Textauszug ::
------------------------------------------------------------------------

In Berlin wird derzeit viel getagt, verworfen, entschieden. Die Koalitionsgespräche von SPD und CDU laufen noch bis zum 15. November auf Hochtouren, ziehen sich an den meisten Tagen über viele Stunden. Diskutiert wird aber auch auf Berlins Straßen, bei den Bürgern. Besonders diejenigen, die von den Beschlüssen der beiden Parteien direkt betroffen sind, haben oft eine Meinung zu den Gesprächen und Entscheidungen der verantwortlichen Politiker. Was denkt ein Student über den geplanten Neubau der Zentral- und Landesbibliothek (ZLB) auf dem Gelände des ehemaligen Flughafens Tempelhof? Voraussichtlicher Kostenpunkt: 270 Millionen Euro. Ein Polizist kann sich über 250 neue Kollegen freuen. Kann er? Was sagt er zum Streitpunkt der individuellen Kennzeichnung von Beamten durch Namensschilder oder fortlaufende Nummern? Ein sehr persönliches Thema für jeden einzelnen Beamten. Und auch unter den Arbeitslosen herrscht eine Erwartungshaltung. Verspricht die neue Regierung doch eine Job-Offensive, die vor allem auch Langzeitarbeitslosen endlich wieder eine Perspektive schenken soll? Glauben die Betroffenen an eine Verbesserung ihrer teilweise langjährig bestehenden Beschäftigungslosigkeit? Drei individuelle Beispiele für: Politik trifft auf Berliner Wirklichkeit.
Der Polizist
Thomas S. (44), Polizeioberkommissar und Mitglied der Gewerkschaft der Polizei: „Die 250 neuen Kollegen sind nur ein Tropfen auf den heißen Stein. Die Anzahl ist zu gering. Die Polizei ist überaltert, es werden immer mehr Kollegen pensioniert. Und zwar so viele, dass einfach gar nicht genug neue Polizisten nachkommen können. Denn die Ausbildungskapazitäten sind ja auch erschöpft. Da sollen jetzt Löcher gestopft werden, von denen wir als normale Schutzpolizisten im Abschnitt wahrscheinlich gar nichts mitbekommen.
Die verstärkte Präsenz auf den Straßen, die jetzt geplant ist, kann gar nicht funktionieren, weil die personelle Verstärkung des Basisdienstes, bestehend aus Schutzpolizisten, Kriminalbeamten und geschlossenen Einheiten, einfach zu schwach ist. Wir brauchen mehr Leute, nicht das modernste Funkgerät oder tausend Videoüberwachungen. Denn einen Überwachungsstaat wollen wir Polizeibeamte auch nicht. Wichtiger wäre es, das schiefe Bild der Polizei im Kopf der Bürger zu begradigen: Wir sind in erster Linie dafür da, vor Verbrechen zu schützen – und nicht dafür, erst zu kommen, wenn schon etwas passiert ist. Und das erreichen wir nur durch mehr Präsenz – und dafür brauchen wir schlicht und ergreifend mehr Kollegen, die auf den Straßen unterwegs sind.

------------------------------------------------------------------------

Beigefügte Zeilen ::
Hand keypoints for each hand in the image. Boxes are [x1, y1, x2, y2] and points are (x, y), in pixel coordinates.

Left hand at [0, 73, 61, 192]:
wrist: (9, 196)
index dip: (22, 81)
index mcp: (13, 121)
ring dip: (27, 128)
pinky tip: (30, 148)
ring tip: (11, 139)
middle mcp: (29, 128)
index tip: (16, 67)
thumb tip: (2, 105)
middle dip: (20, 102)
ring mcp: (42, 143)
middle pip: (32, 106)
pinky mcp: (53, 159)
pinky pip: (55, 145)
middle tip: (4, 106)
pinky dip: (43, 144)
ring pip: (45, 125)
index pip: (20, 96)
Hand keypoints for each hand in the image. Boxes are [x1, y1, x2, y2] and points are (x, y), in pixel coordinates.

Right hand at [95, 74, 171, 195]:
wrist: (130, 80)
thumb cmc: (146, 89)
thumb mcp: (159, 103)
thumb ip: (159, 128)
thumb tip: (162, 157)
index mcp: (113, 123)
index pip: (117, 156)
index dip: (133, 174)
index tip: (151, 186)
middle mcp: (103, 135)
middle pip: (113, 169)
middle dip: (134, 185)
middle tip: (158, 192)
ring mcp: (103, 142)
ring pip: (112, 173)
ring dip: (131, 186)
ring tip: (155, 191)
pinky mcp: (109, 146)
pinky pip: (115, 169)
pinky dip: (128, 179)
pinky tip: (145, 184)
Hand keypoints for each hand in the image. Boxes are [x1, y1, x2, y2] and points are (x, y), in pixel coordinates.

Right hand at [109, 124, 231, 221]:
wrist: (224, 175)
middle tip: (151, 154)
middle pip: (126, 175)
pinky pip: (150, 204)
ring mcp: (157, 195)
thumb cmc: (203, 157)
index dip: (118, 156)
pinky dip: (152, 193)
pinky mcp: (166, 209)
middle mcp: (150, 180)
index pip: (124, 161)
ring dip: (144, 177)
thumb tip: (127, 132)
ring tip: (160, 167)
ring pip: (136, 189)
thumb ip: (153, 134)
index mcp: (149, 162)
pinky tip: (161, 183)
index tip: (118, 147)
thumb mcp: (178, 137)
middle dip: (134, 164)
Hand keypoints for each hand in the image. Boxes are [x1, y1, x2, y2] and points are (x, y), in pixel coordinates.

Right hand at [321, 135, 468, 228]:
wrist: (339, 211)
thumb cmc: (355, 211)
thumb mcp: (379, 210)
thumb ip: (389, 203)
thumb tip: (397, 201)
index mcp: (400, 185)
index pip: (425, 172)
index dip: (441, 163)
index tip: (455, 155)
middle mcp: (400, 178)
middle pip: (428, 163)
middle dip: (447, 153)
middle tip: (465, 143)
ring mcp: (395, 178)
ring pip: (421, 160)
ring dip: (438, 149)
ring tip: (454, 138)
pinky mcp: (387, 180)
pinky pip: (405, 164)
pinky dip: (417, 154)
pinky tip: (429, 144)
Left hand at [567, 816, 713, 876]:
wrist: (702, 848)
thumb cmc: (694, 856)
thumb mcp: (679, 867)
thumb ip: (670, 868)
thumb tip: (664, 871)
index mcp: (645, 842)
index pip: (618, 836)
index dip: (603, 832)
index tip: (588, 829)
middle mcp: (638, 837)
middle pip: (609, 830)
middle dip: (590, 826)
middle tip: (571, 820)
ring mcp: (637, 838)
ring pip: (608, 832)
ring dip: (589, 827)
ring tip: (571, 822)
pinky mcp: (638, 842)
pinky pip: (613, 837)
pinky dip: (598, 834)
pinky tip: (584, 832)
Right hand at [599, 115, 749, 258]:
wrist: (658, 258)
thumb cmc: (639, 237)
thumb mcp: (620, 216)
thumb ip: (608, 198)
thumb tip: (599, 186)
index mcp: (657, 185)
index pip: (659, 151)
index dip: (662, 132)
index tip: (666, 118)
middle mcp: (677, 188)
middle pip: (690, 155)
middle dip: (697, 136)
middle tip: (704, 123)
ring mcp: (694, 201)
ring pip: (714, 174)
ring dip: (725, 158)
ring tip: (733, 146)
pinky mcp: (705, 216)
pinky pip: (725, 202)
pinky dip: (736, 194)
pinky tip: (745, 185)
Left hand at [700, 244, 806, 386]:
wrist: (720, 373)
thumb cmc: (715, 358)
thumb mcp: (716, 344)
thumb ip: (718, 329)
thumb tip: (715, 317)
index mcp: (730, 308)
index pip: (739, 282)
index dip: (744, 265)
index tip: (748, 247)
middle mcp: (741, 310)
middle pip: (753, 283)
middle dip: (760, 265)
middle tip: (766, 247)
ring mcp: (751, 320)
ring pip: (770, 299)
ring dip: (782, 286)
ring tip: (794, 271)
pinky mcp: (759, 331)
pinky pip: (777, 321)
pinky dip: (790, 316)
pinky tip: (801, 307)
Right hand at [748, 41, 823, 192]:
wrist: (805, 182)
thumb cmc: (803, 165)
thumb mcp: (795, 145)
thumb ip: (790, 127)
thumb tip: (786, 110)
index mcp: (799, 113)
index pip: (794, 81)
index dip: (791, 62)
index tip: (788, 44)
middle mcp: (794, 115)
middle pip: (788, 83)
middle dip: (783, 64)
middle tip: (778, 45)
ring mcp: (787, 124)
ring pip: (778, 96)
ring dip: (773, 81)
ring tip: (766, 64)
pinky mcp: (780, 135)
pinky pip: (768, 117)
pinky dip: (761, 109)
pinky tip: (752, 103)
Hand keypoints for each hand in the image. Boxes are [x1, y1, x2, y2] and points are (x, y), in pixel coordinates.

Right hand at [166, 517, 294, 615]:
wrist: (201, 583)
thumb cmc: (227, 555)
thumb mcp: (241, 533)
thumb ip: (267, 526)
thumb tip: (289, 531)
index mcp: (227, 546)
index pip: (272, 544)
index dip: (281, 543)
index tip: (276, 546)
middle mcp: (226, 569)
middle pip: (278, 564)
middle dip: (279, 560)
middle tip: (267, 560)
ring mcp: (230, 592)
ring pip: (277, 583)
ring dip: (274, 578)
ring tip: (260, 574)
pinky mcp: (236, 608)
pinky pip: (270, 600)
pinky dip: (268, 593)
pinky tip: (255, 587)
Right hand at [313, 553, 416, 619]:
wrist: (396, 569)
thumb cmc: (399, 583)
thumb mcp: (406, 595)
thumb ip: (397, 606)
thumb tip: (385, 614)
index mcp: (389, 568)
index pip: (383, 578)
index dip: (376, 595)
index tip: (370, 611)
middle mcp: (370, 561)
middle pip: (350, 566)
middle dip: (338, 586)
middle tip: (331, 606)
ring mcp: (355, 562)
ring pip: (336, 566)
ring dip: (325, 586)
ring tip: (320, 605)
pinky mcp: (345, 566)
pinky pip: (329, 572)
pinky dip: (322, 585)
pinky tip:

------------------------------------------------------------------------

Aufgabe ::
Stimmen diese Aussagen mit dem Textauszug überein? Antworte bei jeder mit Ja oder Nein und zitiere die Worte aus dem Textauszug, die den Ausschlag geben, genau.
(a) Die Koalitionsgespräche von SPD und CDU dauern noch bis zum 15. November.
(b) Thomas S. hält die 250 neuen Kollegen für genug.
(c) Thomas S. wünscht sich mehr Videoüberwachung statt mehr Personal.

Lösung ::
(a) Ja: „Die Koalitionsgespräche von SPD und CDU laufen noch bis zum 15. November auf Hochtouren“
(b) Nein: „Die 250 neuen Kollegen sind nur ein Tropfen auf den heißen Stein. Die Anzahl ist zu gering.“
(c) Nein: „Wir brauchen mehr Leute, nicht das modernste Funkgerät oder tausend Videoüberwachungen.“